Stop Complaining & DO Something!

Along comes the Am Law Daily article today, Reality Check: In Setting Billing Rates, Location and Size Matter; Experience…Not So Much, to tell us what many corporate counsel suspected or have experienced over the last 24 months with outside counsel.  Legal bills from 2007 through 2009 (that includes 5 quarters during the Great Recession, folks) were examined from 36 large corporations. Here are just a few findings:

  • Discounts were illusory, and volume of work given a firm did not correlate with reduced rates. Them what gots…got more.
  • Even as the economy tanked, law firm rates kept rising — sometimes at the healthy clip of 21%.
  • 85 % of lawyers charge clients different rates for the same work.


  • In-house counsel approve 75% of law firm rate hikes.

 CFOs of the world – please take note.

 The numbers speak for themselves…actually SHOUT for themselves.

There is an enormous need for a more orderly, rational and cost-effective approach to providing legal services. It’s hardly surprising that firms and enlightened legal departments are embracing Legal Project Management (LPM) – which offers a disciplined approach for planning, controlling and executing a legal matter within the constraints of time, budget and agreed-upon performance requirements.

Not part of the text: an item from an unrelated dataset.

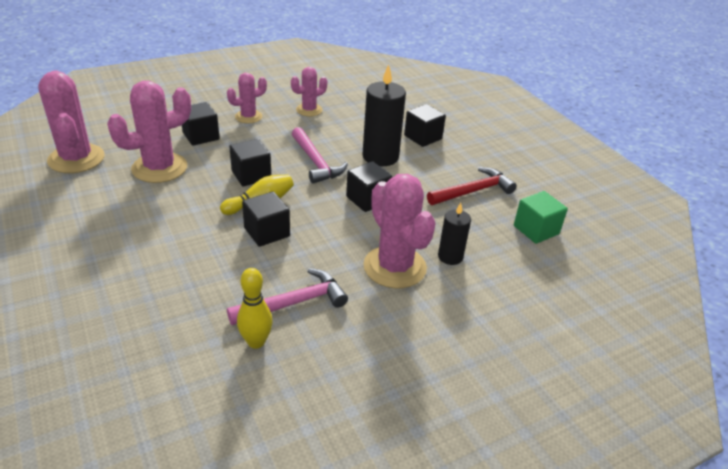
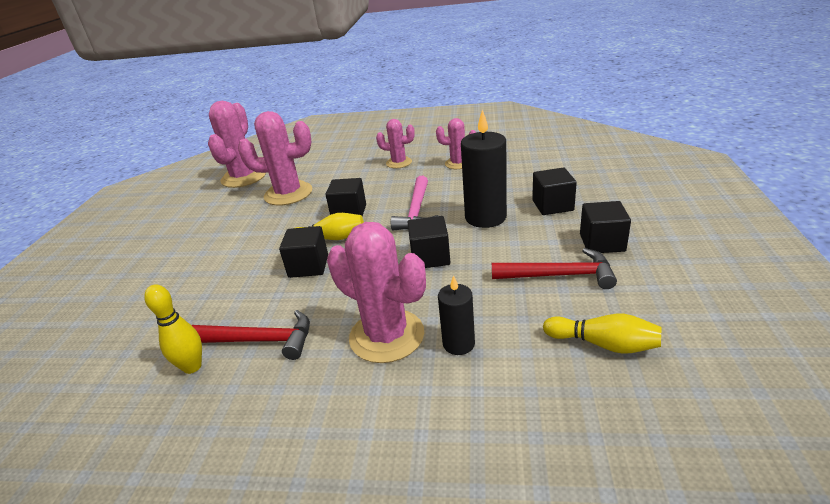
camera: 40 degrees right, 5 degrees down
black cube [182,102,220,146] -> black cube moved to [580,201,631,253]
pink hammer [227,268,348,325] -> red hammer [192,310,310,360]
pink cactus [363,174,436,289] -> pink cactus turned 60 degrees counterclockwise [327,222,426,363]
green cube [514,191,568,244] -> yellow bowling pin [543,314,662,354]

This also is why those law firms that are adopting LPM have the chance to outdistance their disorderly, inefficient competitors in the highly-competitive legal services market.  Clients may still feel they lack the leverage to beat back law firm rate increases, but when it comes to an approach for driving more value into service as LPM does, they know when they are being offered a good thing.

© 2010, Edge International US, LLC.  All rights reserved.

No part of this post may be copied or reproduced without the express permission from Edge International US, LLC.

This entry was posted in General Counsel, Legal Project Management, Legal Spend, Outside Counsel, Uncategorized. Bookmark the permalink.

One Response to Stop Complaining & DO Something!

  1. Jim Caruso says:

    Surprised to hear about the rate increase despite all of the recent press about law firms being under pressure to reduce fees, offer alternative billing methodologies, etc.

    Re: the stat “85 % of lawyers charge clients different rates for the same work” – does this mean they charge *different* clients different rates for the same work? If so, I actually think that’s OK and consistent with certain other industries, particularly those that practice yield management (airlines, hotels, etc.) I see this as a positive in that it is moving in the right direction, away from standard hourly billing.